### Supplied records
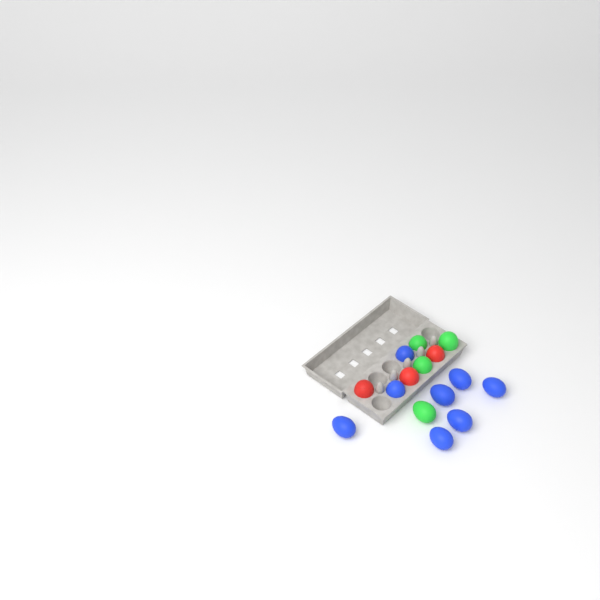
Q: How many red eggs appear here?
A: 3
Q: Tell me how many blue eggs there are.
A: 8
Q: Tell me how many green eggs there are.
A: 4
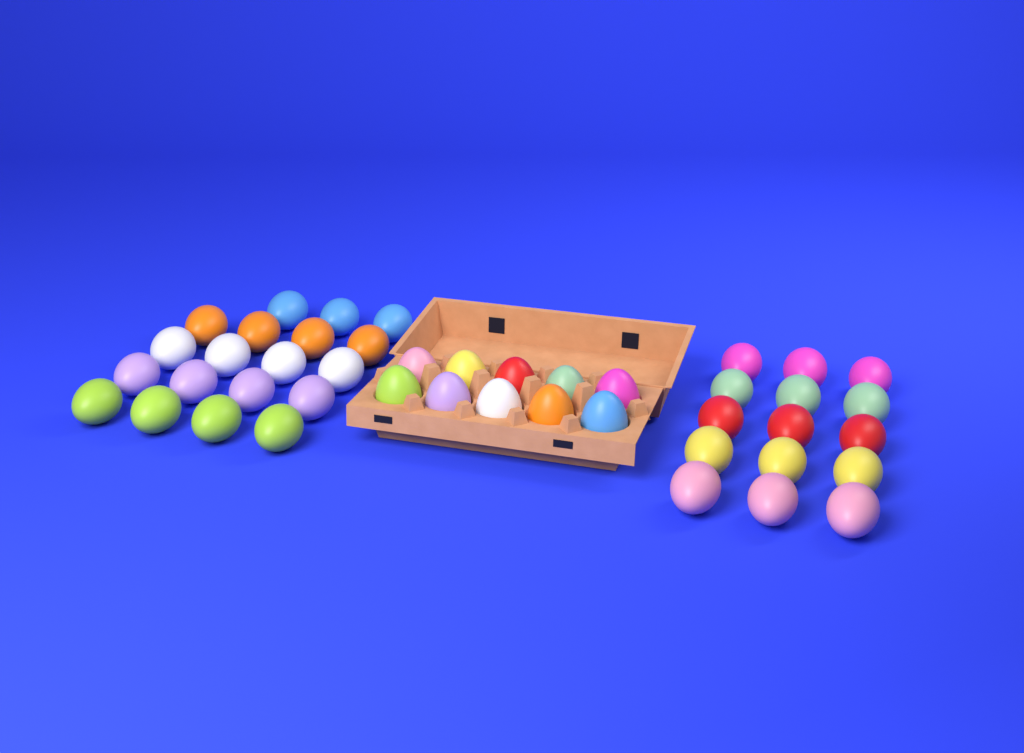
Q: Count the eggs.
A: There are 44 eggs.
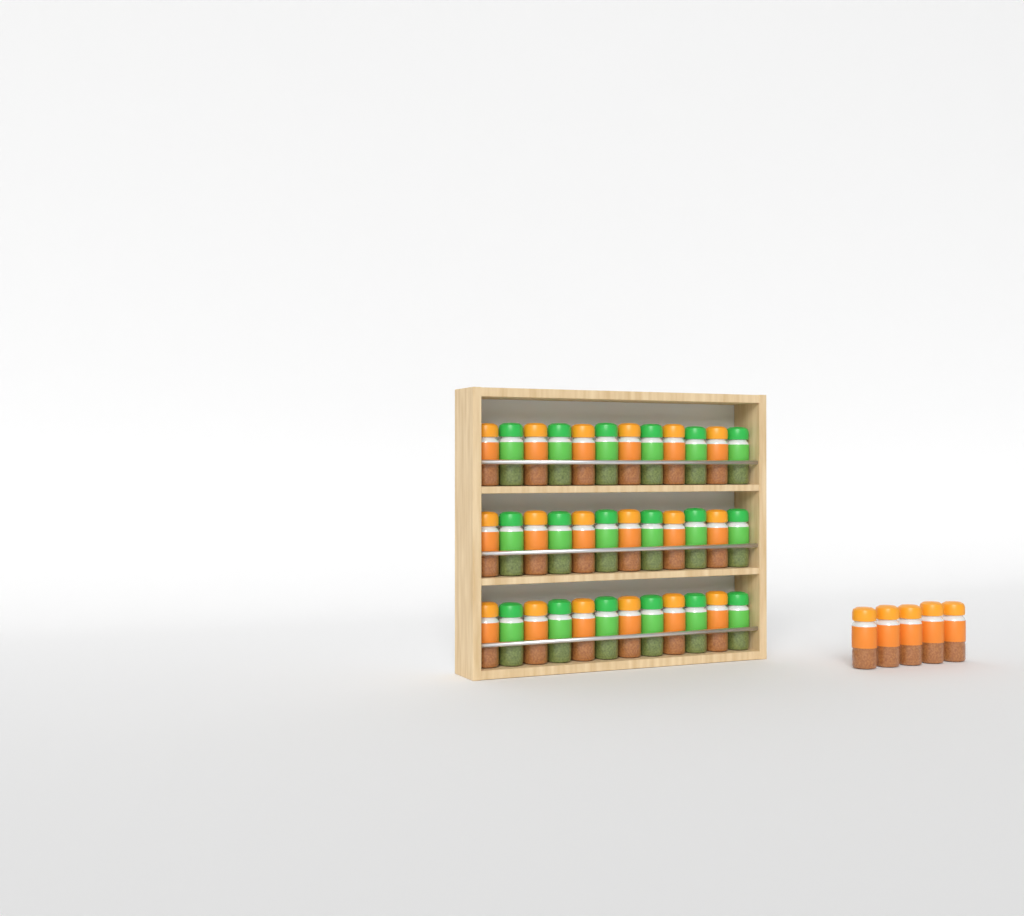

### Task details
Edit the records by replacing every "eggs" with "marbles" and keeping everything else the same. Leave the pictures out of your answer.

### Expected answer
Q: How many red marbles appear here?
A: 3
Q: Tell me how many blue marbles there are.
A: 8
Q: Tell me how many green marbles there are.
A: 4
Q: Count the marbles.
A: There are 44 marbles.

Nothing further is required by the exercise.